Kuwait, ataque a refinaria: o Golfo que não é periférico
Um ataque com drone atingiu uma refinaria no Kuwait.
O incidente é grave. Mas o que ele revela sobre o momento?
O que se vê aqui não é apenas mais um ataque a infraestrutura petrolífera. É a expansão do teatro de operações da guerra do Irã. O Kuwait não é parte direta do conflito, mas sua infraestrutura é. Localização é destino.
Há um ponto que a cobertura do ataque pode esconder: o Golfo Pérsico é uma caldeira onde produção energética global e tensão militar convivem em espaço físico limitado. Ataques a refinarias não são apenas danos materiais. São lembretes de vulnerabilidade.
Veja bem: o Kuwait é um dos menores produtores do Golfo, mas sua localização é estratégica.
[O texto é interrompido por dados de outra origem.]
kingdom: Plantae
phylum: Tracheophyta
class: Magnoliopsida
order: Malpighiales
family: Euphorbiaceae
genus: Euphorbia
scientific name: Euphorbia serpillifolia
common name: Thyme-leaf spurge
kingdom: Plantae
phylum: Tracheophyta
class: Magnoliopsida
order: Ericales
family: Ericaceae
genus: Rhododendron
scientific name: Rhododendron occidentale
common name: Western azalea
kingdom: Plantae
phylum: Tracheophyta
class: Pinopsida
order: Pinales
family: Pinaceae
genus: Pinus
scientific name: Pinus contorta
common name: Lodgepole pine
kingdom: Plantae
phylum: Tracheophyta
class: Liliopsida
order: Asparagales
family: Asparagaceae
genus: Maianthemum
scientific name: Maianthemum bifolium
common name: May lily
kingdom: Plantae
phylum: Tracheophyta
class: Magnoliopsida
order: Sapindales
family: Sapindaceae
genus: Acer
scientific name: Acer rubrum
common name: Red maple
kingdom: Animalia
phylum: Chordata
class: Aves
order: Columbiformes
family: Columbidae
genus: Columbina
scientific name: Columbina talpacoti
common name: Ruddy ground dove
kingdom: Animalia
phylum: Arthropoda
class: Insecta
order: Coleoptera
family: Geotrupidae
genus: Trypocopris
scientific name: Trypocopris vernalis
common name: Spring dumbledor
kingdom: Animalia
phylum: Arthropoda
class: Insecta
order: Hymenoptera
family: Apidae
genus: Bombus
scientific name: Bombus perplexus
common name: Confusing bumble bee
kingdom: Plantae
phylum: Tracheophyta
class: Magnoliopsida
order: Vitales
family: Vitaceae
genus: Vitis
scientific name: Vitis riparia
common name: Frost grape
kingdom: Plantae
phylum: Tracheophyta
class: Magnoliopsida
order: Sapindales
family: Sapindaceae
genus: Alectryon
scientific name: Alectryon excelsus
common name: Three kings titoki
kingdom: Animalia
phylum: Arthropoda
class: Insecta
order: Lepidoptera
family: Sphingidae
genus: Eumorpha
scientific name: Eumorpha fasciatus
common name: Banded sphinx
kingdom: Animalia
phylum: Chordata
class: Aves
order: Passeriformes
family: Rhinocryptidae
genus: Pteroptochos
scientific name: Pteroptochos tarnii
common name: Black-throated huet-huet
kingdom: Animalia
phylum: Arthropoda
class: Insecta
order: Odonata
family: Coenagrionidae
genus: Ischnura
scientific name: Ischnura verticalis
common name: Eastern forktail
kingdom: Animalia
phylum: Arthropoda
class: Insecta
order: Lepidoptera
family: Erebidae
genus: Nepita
Se o conflito se espalha para aliados dos EUA que não estão diretamente envolvidos, a regionalização que se diz evitar está acontecendo.
O contexto é determinante: cada ataque a infraestrutura petrolífera eleva prêmio de risco, encarece energia, pressiona inflação global. Não é apenas questão de oferta e demanda. É questão de percepção de segurança.
A pergunta que importa não é quem atacou. É quem pode ser atacado em seguida.